SAN FRANCISCO, Calif. — U.S. and South Korean officials are investigating the deadly crash landing of a Boeing 777 passenger plane at San Francisco International Airport (SFO) Saturday. The plane, operated by South Korea-based carrier Asiana Airlines, apparently crashed upon landing, killing two passengers and injuring than 181 others.
Authorities said that Asiana flight 214 from Seoul’s Incheon International Airrport was carrying 291 passengers and 16 crew members. Of those passengers, 141 were Chinese, 77 South Korean, 61 American, and one Japanese national.
Eyewitnesses reported seeing the airplane’s tail break off during the runway crash. The airplane then spun around before screeching to a stop and catching fire. Flames quickly engulfed the fuselage as passengers used emergency inflatables to vacate the fuselage. Pictures taken after the crash show that most of the fuselage roof had been ripped or burned off. Other parts of the craft were charred or missing.
It isn’t clear whether the airplane had its landing gear down when it landed.
According to CBS, the two fatalities were identified as Ye Mengyuan and Wang Linjia, both 16-year-old schoolgirls from a “highly competitive” school in the affluent city of Zhejiang in eastern China. According to various reports, the girls were seated at the rear of the plane. Fire officials found their bodies on the exterior of the aircraft. The victims were among 29 students from Jiangshan Middle School and a larger group of 70 students traveling to the U.S. with their teachers.
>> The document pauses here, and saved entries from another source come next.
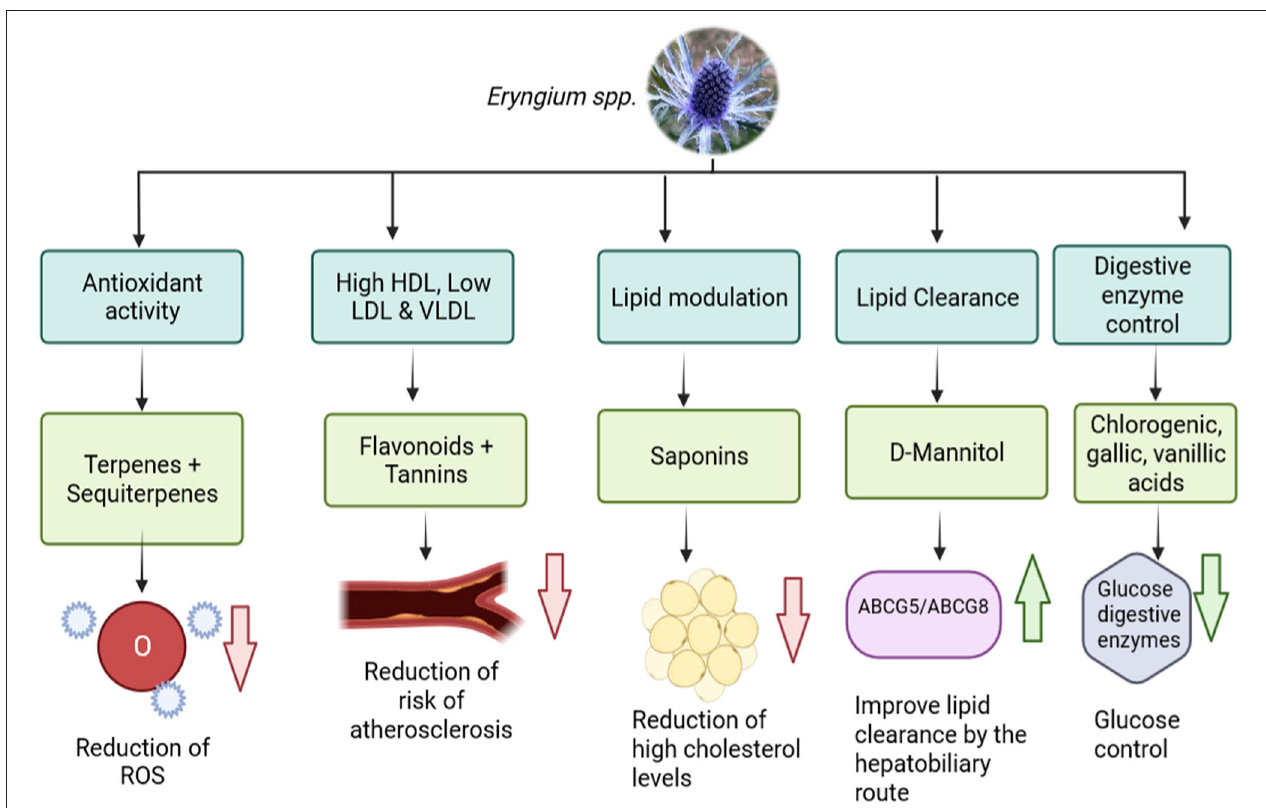
FIGURE 3 | Benefits of the phytocomponents of Eryngium spp. with lipid and glucose control (ROS, Reactive Oxygen Species; NPC1L1, Niemann-Pick C1-Like 1; ABCG5, ATP-Binding Cassette Subfamily G Member 5; ABCG8, ATP-Binding Cassette Subfamily G Member 8) (Created in BioRender).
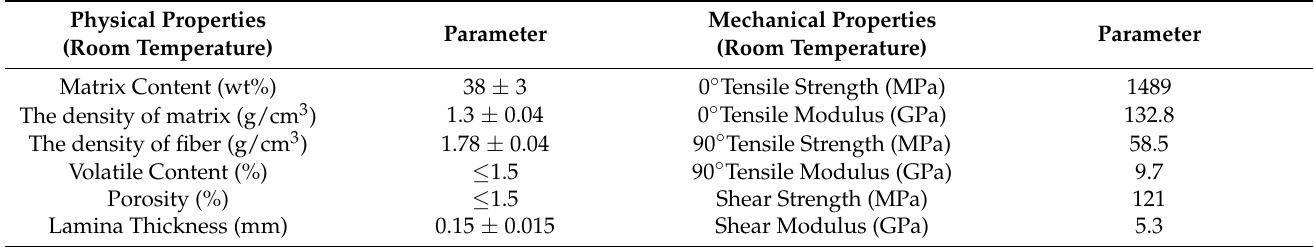
Table 1. The main physical and mechanical properties of the T700/BA9916 CFRP plates.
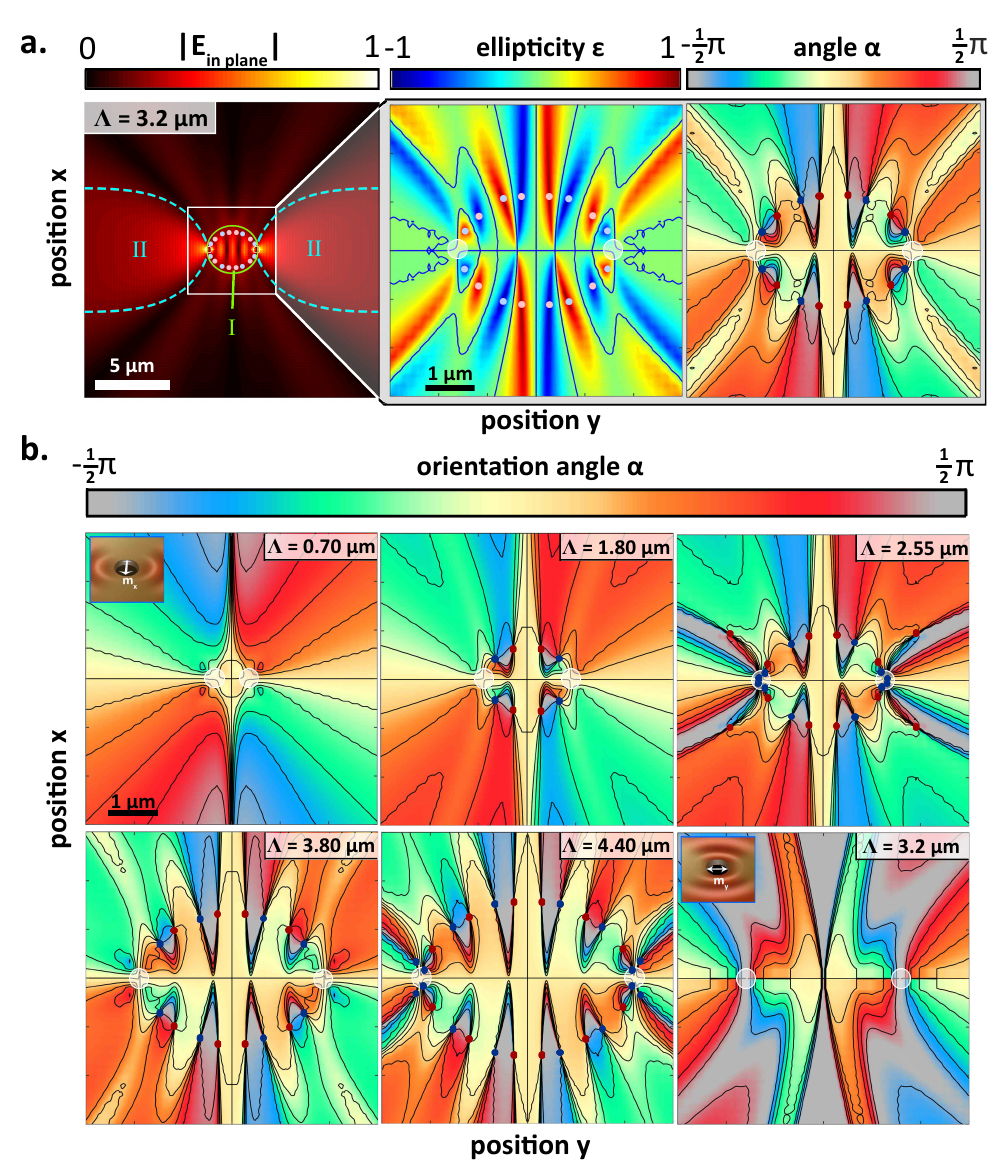
Figure 2. Light field maps for different plasmonic systems. ( a ) The in-plane electric field amplitude map, along with zoomed in maps of the ellipticity and orientation of the polarization ellipse, for two holes separated by 3.2 µ m, with initial excitation H field amplitude map, we show two curves, ( I ) an ellipse and ( II ) two parabolas, along which we find polarization singularities. In this figure, we see C-points along I only, and we color code them according to their topological charge, with blue being +1 / 2 and red − 1 / 2 . We also present ε and α maps in a smaller region of the central area around the holes. For ε , we mark the linear (L)-lines with solid curves, while for α , we likewise show the isogyres. ( b ) α maps, with circular (C)-points marked in solid symbols as in (a), for Λ ranging from 0.70 µ m, where we see no C-points, to 4.40 µ m, where we see 28 C-points (24 on I and four on II ) in our field of view. The last frame shows the case of Λ = 3 . 2 µ m for H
According to the San Francisco Fire Department, 49 of the injured passengers were taken to local hospitals in serious condition. San Francisco General Hospital said that that it had 10 patients – eight adults and two children – in critical condition.
Elliott Stone, one of the passengers on the flight, told CNN that he thought the airplane was approaching the runway “a little high then came down a little sharp.”
“All of a sudden, boom, the back end just hit and flies up into the air and everyone’s head goes up the ceiling,” Mr. Stone told CNN, explaining that he jumped out of the airplane without using stairs or an evacuation slide.
Debbie Hersman, chairman of the National Transport Safety Board, said: “Teams are going to be focused on operations, human performance, survival factors, the airport, airport operations and they are going to be focusing on the aircraft — the systems, the structures and the power plants.